*Text block*:

*** Begin section ***

Corporal Anthony Peter Damato (March 28, 1922 – February 20, 1944) was a United States Marine who received the Medal of Honor posthumously for his valor and sacrifice of life during World War II. On the night of February 19–20, 1944 on Engebi Island in the Marshall Islands, Corporal Damato sacrificed his life to save the lives of his fellow Marines.

==Biography==
Damato was born on March 28, 1922, in Shenandoah, Pennsylvania. He was educated in the elementary and high schools of Shenandoah. Before enlistment, he was last employed as a truck driver.

Damato enlisted in the United States Marine Corps on January 8, 1942. He went to Derry, Northern Ireland, in May of that year. During the first year of his enlistment, he distinguished himself, volunteering for special duty with a select invasion party that took part in the North African landings. He was advanced in rate for especially meritorious conduct in action while serving aboard ship at the port city of Arzew, Algeria, on November 8, 1942. Landing with an assault wave entering the port from seaward, he assisted in boarding and seizing vessels in the harbor, and ultimately the port itself. He returned to the United States in March 1943, and three months later, sailed for duty in the Pacific.

*** End section ***

Dataset entries:
*** Begin section ***

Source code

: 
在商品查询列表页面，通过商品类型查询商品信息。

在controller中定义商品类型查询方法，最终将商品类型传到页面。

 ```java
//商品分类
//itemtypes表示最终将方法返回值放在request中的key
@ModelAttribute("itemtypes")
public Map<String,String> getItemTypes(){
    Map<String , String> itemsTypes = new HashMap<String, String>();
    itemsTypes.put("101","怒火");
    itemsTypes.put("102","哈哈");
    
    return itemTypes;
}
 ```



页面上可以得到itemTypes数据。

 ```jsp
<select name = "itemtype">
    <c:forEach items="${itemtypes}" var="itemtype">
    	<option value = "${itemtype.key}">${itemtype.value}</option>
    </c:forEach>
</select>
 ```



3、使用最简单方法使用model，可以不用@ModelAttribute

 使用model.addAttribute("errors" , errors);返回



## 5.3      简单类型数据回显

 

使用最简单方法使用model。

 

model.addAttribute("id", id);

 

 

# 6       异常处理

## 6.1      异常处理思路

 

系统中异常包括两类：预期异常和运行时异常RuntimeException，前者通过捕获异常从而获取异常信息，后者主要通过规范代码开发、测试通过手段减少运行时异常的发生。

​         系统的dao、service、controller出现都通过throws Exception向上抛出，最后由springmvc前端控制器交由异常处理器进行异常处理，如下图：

*** End section ***

*Directions for this task*:
Please return the passage on Anthony Damato word for word, starting with "Corporal Anthony Peter" and going on through "a truck driver.".

*Output below*:
Corporal Anthony Peter Damato (March 28, 1922 – February 20, 1944) was a United States Marine who received the Medal of Honor posthumously for his valor and sacrifice of life during World War II. On the night of February 19–20, 1944 on Engebi Island in the Marshall Islands, Corporal Damato sacrificed his life to save the lives of his fellow Marines.

==Biography==
Damato was born on March 28, 1922, in Shenandoah, Pennsylvania. He was educated in the elementary and high schools of Shenandoah. Before enlistment, he was last employed as a truck driver.